Yes attribute names like VNR, STRNUM sound familiar. Anna was right EHDEN/DrugMapping was the tool we used to create these mappings. It needs a little preprocessing to create the required standard input files (specs can be fond in the github of the tool). Just like the vocab boiler, the tool is using the decomposed drugs (ingredients, dose forms, units, etc). Most ingredients are mapped automatically because we are lucky that Laegemiddelstatistikregisteret also contains english terms for this. For the dose forms we used a manual mapping and also for a couple of ingrediens we needed some overrules.

@sbru: I will send you the files we used via email.

We did this about 3 years ago, so applying this on a later vocab will probably result in some mappings that are no longer valid and/or mappings that can be done better because new drugs/ingredients/dose forms are added. But hopefully you can use this as a quick start to get nice drug mappings.

Thanks a lot for the files. They are very helpful to us -also as a guide, since we are starting using the EHDEN DrugMapping tool ourselves.
I hope you could also explain the process you used for drugs with multiple ingredients. It says that we need to create a record in the input file ‘Generic Drugs file’ for each ingredient. So we first need to find the multi-component drugs and identify each ingredient? For the single-ingredient drugs, I think it won’t be necessary to enter ingredient names, right?

The drugmapper does not use the term of the drugs. Similar as the OHDSI boiler, it uses the underlying elements (ingredients, amounts, units and doseforms) to find the best possible match in rxnorm(ext). These elements will be mapped first and after this the definition of a drug is known in cdm concepts. Based on this it tries to find the best match on drug level, optionally with a margin for the amounts.

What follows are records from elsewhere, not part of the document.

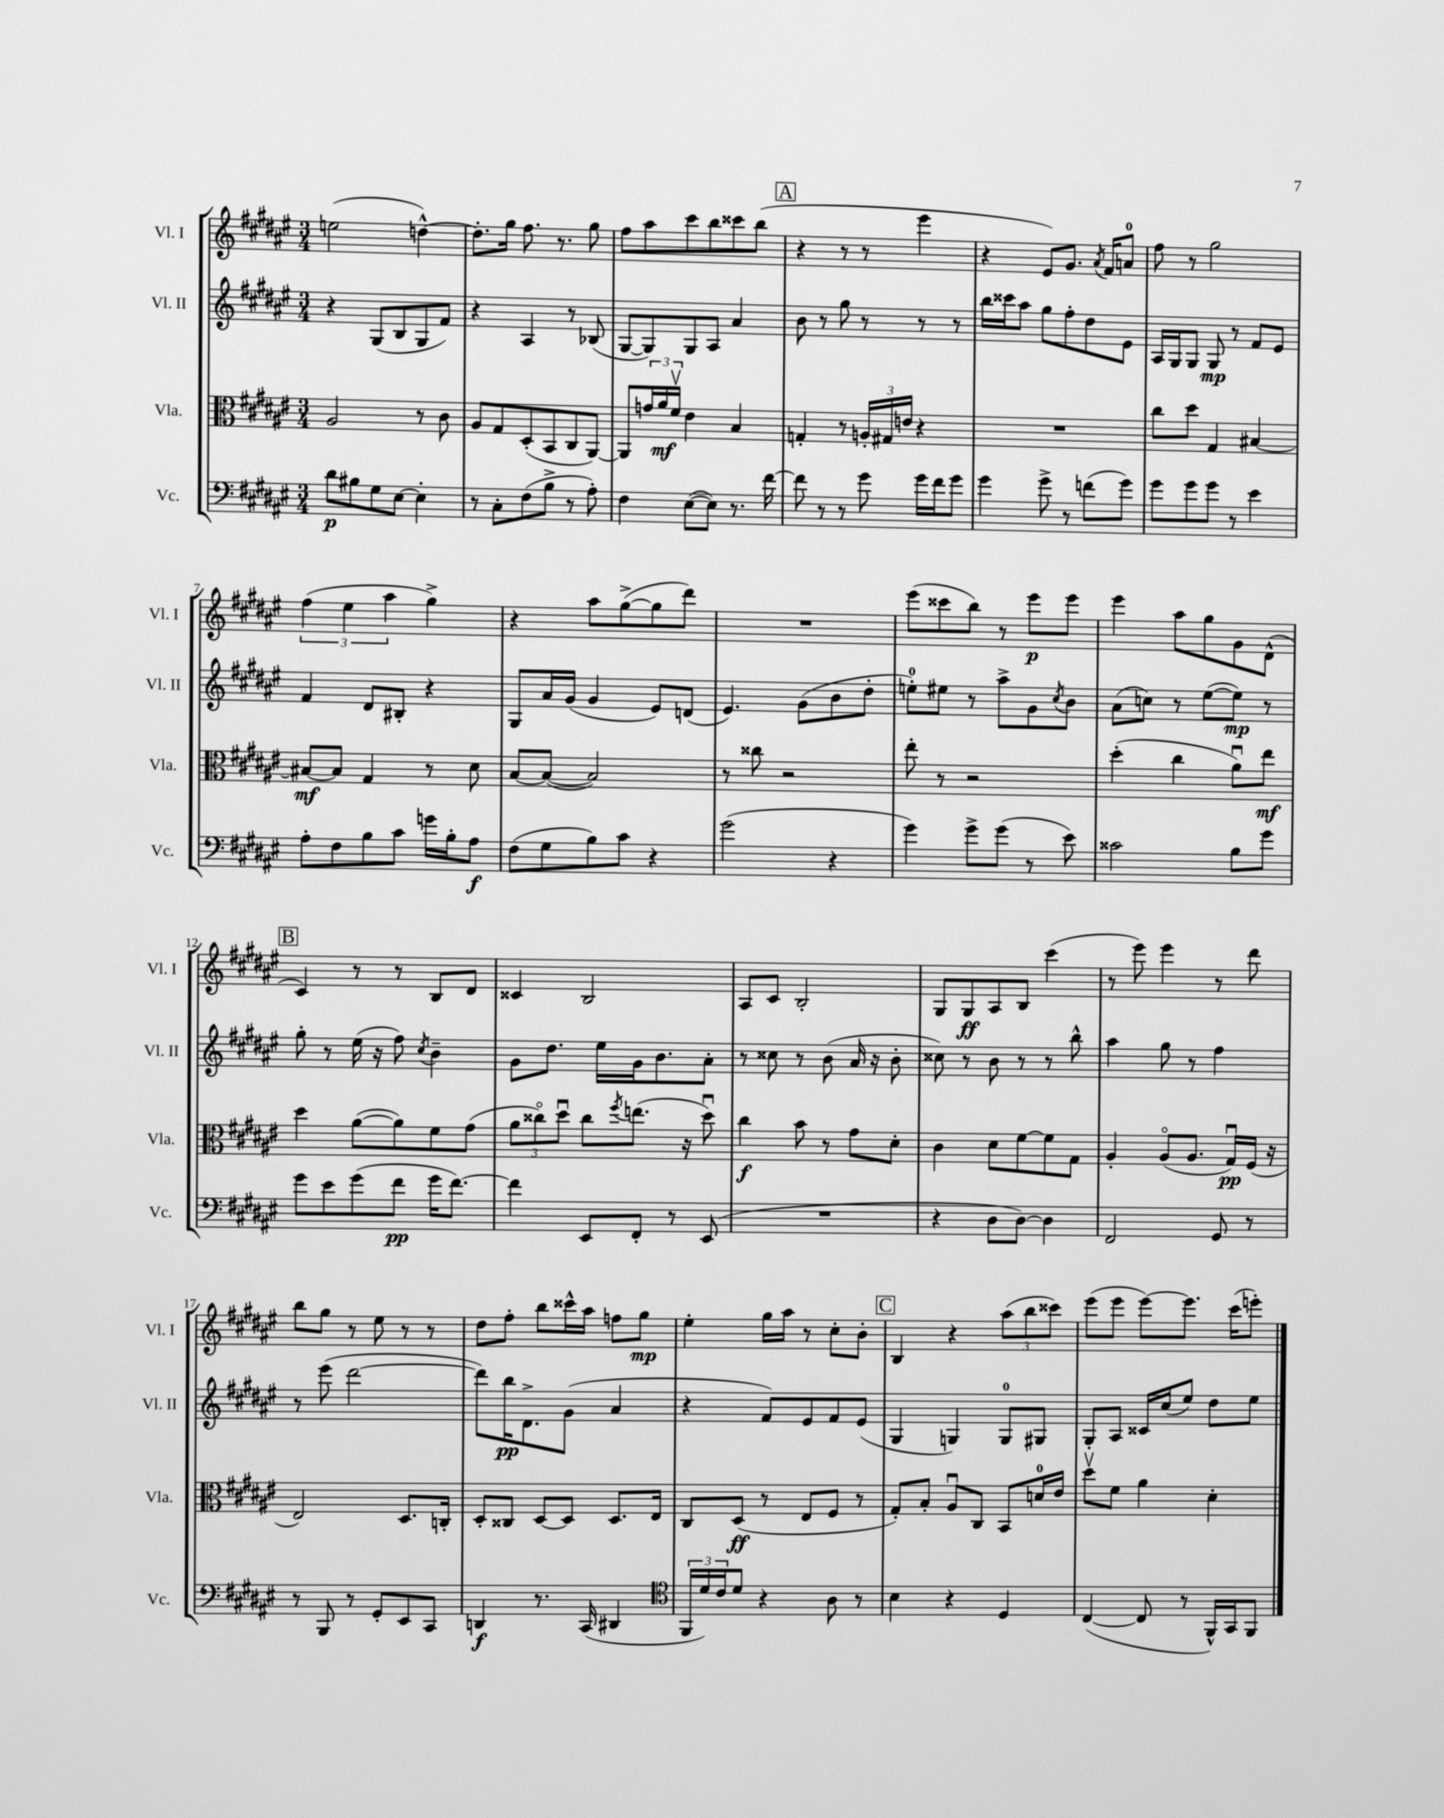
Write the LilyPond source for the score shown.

<<
\new StaffGroup <<
\new Staff = "s0" \with { instrumentName = "Vl. I" shortInstrumentName = "Vl. I" } {
    \clef treble \key fis \major \numericTimeSignature \time 3/4
    e''2( d''4~-^) |
    d''8.-. gis''16 fis''8. r8. gis''8 |
    fis''8 ais''8 cis'''8 b''8 cisis'''8 b''8( |
    \mark \markup { \box "A" } r4 r8 r8 eis'''4 |
    r4 eis'8) gis'8. \acciaccatura { ais'8 } fis'16 a'8-0 |
    fis''8 r8 gis''2 |
    \tuplet 3/2 { fis''4( eis''4 ais''4 } gis''4->) |
    r4 ais''8 gis''8~->( gis''8 dis'''8) |
    R2. |
    eis'''8( cisis'''8 b''8) r8 eis'''8\p eis'''8 |
    eis'''4 ais''8 gis''8 gis'8 dis'8-^( |
    \mark \markup { \box "B" } cis'4) r8 r8 b8 dis'8 |
    cisis'4 b2 |
    ais8 cis'8 b2-. |
    gis8 gis8\ff ais8 b8 cis'''4( |
    r8 eis'''8) eis'''4 r8 dis'''8 |
    b''8 gis''8 r8 eis''8 r8 r8 |
    dis''8 fis''8-. b''8 cisis'''16-^ ais''16 f''8 gis''8\mp |
    eis''4-. gis''16 ais''16 r8 cis''8-. b'8-. |
    \mark \markup { \box "C" } b4 r4 \tuplet 3/2 { ais''8( b''8 cisis'''8) } |
    eis'''8( eis'''8 eis'''8~) eis'''8. cis'''16( e'''8-.) \bar "|." |
}
\new Staff = "s1" \with { instrumentName = "Vl. II" shortInstrumentName = "Vl. II" } {
    \clef treble \key fis \major \numericTimeSignature \time 3/4
    r4 gis8( b8 gis8 fis'8) |
    r4 ais4 r8 bes8( |
    gis8~ gis8) gis8 ais8 ais'4 |
    \mark \markup { \box "A" } b'8 r8 gis''8 r8 r8 r8 |
    b''16 cisis'''16 ais''8 gis''8 fis''8-. dis''8 eis'8 |
    ais16 gis16 gis8 gis8\mp r8 fis'8 eis'8 |
    fis'4 dis'8 bis8-. r4 |
    gis8 ais'16 gis'16( gis'4 eis'8) d'8( |
    eis'4.) gis'8( b'8 dis''8-. |
    e''8-0-.) eis''8 r8 ais''8-> gis'8 \acciaccatura { cis''8 } b'8 |
    ais'8( c''8) r8 eis''8~( eis''8\mp) r8 |
    \mark \markup { \box "B" } gis''8-. r8 eis''16( r16 fis''8) \acciaccatura { cis''8 } b'4-- |
    gis'8 dis''8. eis''16 gis'16 b'8. ais'8-. |
    r8 cisis''8 r8 b'8( ais'16 r16 b'8-. |
    cisis''8) r8 b'8 r8 r8 b''8-^ |
    ais''4 gis''8 r8 fis''4 |
    r8 eis'''8( dis'''2~ |
    dis'''8) b''16\pp dis'8.-> gis'8( ais'4 |
    r4 fis'8) eis'8 fis'8 eis'8( |
    \mark \markup { \box "C" } gis4 g4) g8-0 gis8 |
    gis8-. ais8 cisis'16 cis''16( eis''8) dis''8 eis''8 \bar "|." |
}
\new Staff = "s2" \with { instrumentName = "Vla." shortInstrumentName = "Vla." } {
    \clef alto \key fis \major \numericTimeSignature \time 3/4
    ais2 r8 cis'8 |
    ais8 gis8 dis8-.( b,8 cis8 ais,8~) |
    ais,8 \tuplet 3/2 { g'16 ais'16\mf fis'16\upbow } eis'4 b4 |
    \mark \markup { \box "A" } g4-. r8 \tuplet 3/2 { a16-. gis16 e'16 } r4 |
    R2. |
    cis''8 dis''8 gis4 bis4~ |
    bis8~\mf bis8 gis4 r8 dis'8 |
    b8~ b8~( b2) |
    r8 cisis''8 r2 |
    eis''8-. r8 r2 |
    dis''4-.( cis''4 ais'8\downbow) eis''8\mf |
    \mark \markup { \box "B" } dis''4 ais'8~( ais'8) fis'8 gis'8( |
    \tuplet 3/2 { ais'8 cisis''8\flageolet) dis''8\downbow } cisis''8 \acciaccatura { fis''8 } e''8.( r16 dis''8\downbow) |
    cis''4\f b'8 r8 gis'8 dis'8-. |
    cis'4 dis'8 fis'8~ fis'8 gis8 |
    ais4-. ais8\flageolet( ais8. gis16\downbow\pp) fis16( r16 |
    eis2) dis8. c16-. |
    dis8-. cisis8 dis8~ dis8 dis8. eis16 |
    cis8 dis8\ff( r8 eis8 fis8 r8 |
    \mark \markup { \box "C" } gis8-.) b8-. ais8\downbow cis8 b,8 d'16-0 eis'16 |
    dis''8\upbow fis'8 ais'4 dis'4-. \bar "|." |
}
\new Staff = "s3" \with { instrumentName = "Vc." shortInstrumentName = "Vc." } {
    \clef bass \key fis \major \numericTimeSignature \time 3/4
    dis'8\p bis8 gis8 eis8~ eis4-. |
    r8 cis8-. fis8( b8-> r8 ais8-.) |
    fis4 eis8~( eis8) r8. fis'16~ |
    \mark \markup { \box "A" } fis'8 r8 r8 gis'8 gis'16 fis'16 gis'8 |
    gis'4 gis'8-> r8 f'8( gis'8) |
    gis'8 gis'8 gis'8 r8 eis'4 |
    ais8-. fis8 b8 cis'8 g'16 b16-. ais8\f |
    fis8( gis8 b8) cis'8 r4 |
    gis'2( r4 |
    gis'4) gis'8-> gis'8( r8 eis'8) |
    cisis'2 b8 gis'8 |
    \mark \markup { \box "B" } gis'8 eis'8 gis'8( fis'8\pp gis'16 fis'8.~) |
    fis'4 eis,8 fis,8-. r8 eis,8( |
    R2. |
    r4 dis8 dis8~) dis4 |
    fis,2 gis,8 r8 |
    r8 b,,8 r8 gis,8-. eis,8 cis,8 |
    d,4\f r8. cis,16( dis,4 |
    \clef tenor \tuplet 3/2 { fis,16 dis'16) cis'16 } dis'8 r4 ais8 r8 |
    \mark \markup { \box "C" } b4 r4 dis4 |
    cis4~( cis8 r8 fis,16-^) gis,16 fis,8 \bar "|." |
}
>>
>>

Therefore you need to specify all of the active ingredients. Not only for multi ingredient drugs, but also for a single ingredient. The drugmapper will need the ingredient names and tries to find the match in the vocab (via terms, synonyms, relations, etc). If you provide the english terms and/or CAS codes, the tool will also use these to find the ingredient mapping. If no automatic match is found you can use the manual fallback mappings. If the automatic match is invalid, you can use the manual overrule mappings.

See https://github.com/EHDEN/DrugMapping/blob/master/README.md for the file specs.

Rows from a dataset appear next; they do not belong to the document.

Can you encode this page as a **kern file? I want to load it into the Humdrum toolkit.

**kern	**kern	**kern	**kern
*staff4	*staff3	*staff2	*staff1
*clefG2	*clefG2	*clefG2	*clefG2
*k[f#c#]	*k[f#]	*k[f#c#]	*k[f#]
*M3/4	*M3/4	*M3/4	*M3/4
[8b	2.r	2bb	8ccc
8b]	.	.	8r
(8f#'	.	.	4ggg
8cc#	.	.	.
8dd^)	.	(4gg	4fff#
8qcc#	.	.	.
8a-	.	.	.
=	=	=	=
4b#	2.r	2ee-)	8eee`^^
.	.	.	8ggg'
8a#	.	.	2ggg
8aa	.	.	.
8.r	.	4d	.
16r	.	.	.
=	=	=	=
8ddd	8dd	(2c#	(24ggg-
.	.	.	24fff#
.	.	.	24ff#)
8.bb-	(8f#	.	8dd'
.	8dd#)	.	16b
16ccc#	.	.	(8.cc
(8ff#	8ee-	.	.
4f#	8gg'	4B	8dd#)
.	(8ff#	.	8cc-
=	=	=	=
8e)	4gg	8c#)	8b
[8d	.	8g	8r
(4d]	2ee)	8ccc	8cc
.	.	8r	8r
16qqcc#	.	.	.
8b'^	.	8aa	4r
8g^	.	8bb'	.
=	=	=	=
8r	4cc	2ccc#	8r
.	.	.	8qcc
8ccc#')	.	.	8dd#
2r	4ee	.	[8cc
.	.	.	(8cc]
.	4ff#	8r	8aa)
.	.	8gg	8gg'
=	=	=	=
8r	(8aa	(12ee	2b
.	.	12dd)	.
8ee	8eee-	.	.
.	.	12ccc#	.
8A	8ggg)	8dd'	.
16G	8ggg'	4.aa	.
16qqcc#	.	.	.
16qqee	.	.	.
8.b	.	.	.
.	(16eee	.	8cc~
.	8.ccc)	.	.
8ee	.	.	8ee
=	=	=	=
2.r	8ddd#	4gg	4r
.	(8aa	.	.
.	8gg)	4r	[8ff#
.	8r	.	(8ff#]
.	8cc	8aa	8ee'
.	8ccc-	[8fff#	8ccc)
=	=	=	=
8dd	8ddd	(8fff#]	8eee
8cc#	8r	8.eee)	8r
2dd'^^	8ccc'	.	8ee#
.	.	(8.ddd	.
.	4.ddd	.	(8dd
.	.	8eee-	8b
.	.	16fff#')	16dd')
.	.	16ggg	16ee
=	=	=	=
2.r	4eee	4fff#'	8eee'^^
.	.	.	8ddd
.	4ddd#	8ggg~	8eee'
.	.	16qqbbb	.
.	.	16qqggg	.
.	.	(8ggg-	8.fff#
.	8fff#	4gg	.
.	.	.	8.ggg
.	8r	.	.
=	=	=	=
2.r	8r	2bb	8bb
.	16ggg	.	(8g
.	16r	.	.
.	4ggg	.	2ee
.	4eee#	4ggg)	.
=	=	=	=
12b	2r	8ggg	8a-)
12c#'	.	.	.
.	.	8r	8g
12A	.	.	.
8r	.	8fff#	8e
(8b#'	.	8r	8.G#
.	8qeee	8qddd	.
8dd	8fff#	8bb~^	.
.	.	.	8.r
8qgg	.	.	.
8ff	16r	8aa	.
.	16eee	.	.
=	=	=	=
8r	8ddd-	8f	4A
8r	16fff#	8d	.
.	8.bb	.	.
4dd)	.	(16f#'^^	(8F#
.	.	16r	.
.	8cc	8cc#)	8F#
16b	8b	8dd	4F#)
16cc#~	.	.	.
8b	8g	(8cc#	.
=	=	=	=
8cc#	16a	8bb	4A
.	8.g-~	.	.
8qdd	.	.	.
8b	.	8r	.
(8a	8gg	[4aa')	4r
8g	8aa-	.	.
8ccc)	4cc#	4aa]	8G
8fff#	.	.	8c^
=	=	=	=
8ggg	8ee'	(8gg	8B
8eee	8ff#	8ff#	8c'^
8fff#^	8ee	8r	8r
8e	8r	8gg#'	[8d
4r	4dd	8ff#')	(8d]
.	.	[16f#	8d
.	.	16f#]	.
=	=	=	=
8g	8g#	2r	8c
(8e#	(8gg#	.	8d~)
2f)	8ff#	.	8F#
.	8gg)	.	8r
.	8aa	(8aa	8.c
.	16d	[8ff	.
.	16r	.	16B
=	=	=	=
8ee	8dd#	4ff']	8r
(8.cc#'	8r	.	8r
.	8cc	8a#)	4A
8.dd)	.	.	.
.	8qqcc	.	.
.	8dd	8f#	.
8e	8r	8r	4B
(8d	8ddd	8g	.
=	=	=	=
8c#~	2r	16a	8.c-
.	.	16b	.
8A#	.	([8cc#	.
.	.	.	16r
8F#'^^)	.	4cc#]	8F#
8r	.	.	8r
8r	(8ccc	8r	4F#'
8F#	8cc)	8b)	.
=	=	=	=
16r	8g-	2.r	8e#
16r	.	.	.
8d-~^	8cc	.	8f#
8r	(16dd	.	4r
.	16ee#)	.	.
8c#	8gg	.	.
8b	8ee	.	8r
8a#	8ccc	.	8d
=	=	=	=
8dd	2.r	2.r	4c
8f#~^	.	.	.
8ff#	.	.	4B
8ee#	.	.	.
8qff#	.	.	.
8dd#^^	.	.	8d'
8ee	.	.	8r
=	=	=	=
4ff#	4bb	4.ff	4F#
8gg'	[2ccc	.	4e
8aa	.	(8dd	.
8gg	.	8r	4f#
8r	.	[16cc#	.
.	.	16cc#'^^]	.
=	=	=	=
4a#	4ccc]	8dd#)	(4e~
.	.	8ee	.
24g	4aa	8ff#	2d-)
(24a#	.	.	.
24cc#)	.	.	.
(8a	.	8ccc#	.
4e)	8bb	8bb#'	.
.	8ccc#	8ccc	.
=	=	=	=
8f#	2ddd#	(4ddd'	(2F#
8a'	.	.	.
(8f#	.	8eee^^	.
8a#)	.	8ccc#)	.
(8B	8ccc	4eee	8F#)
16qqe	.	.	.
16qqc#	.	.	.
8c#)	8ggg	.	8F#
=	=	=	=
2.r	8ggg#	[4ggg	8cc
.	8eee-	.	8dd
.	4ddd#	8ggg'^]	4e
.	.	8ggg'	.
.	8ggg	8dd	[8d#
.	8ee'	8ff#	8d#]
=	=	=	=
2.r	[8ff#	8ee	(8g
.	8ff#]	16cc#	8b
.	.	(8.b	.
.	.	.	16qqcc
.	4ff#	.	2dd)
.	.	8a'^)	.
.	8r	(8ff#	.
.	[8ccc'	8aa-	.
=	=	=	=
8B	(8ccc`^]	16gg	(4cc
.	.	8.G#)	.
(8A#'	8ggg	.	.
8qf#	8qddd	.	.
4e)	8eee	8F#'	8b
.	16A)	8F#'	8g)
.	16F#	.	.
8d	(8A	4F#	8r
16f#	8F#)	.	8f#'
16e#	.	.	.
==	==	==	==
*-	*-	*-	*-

Okay thanks. I just thought the ATC code was enough to specify the ingredient in most cases, since they are often mapped to one or more RxNorm ingredient in OMOP vocabularies. But I understand then that we actually need to obtain a list of all ingredient names somehow else.

@sbru we are starting a project to map Danish registries as well. Can we coordinate our efforts?

Hi @mdewilde

Would it be possible for you to send the files you used to me? We’re also in the process of mapping to OMOP. My mail is nreece20@student.aau.dk.

Hi Tomer,
We have come quite far in the work already, as we have converted eight health data registries and our OMOP database is created.
We still need to map the LAB and vaccine registry and for the national patient registry we haven’t mapped procedure codes or Danish versions of ICD10 codes yet.
It could be interesting to hear if you are interested in collaborating on these topics and contributing actively via our partners at NGC. All of our ETL logic is open source and we are happy to share this.

That’s wonderful to hear! We have some resources to help with the LAB, procedure codes and ICD10 codes if you want to collaborate on this. Let’s continue this discussion by email?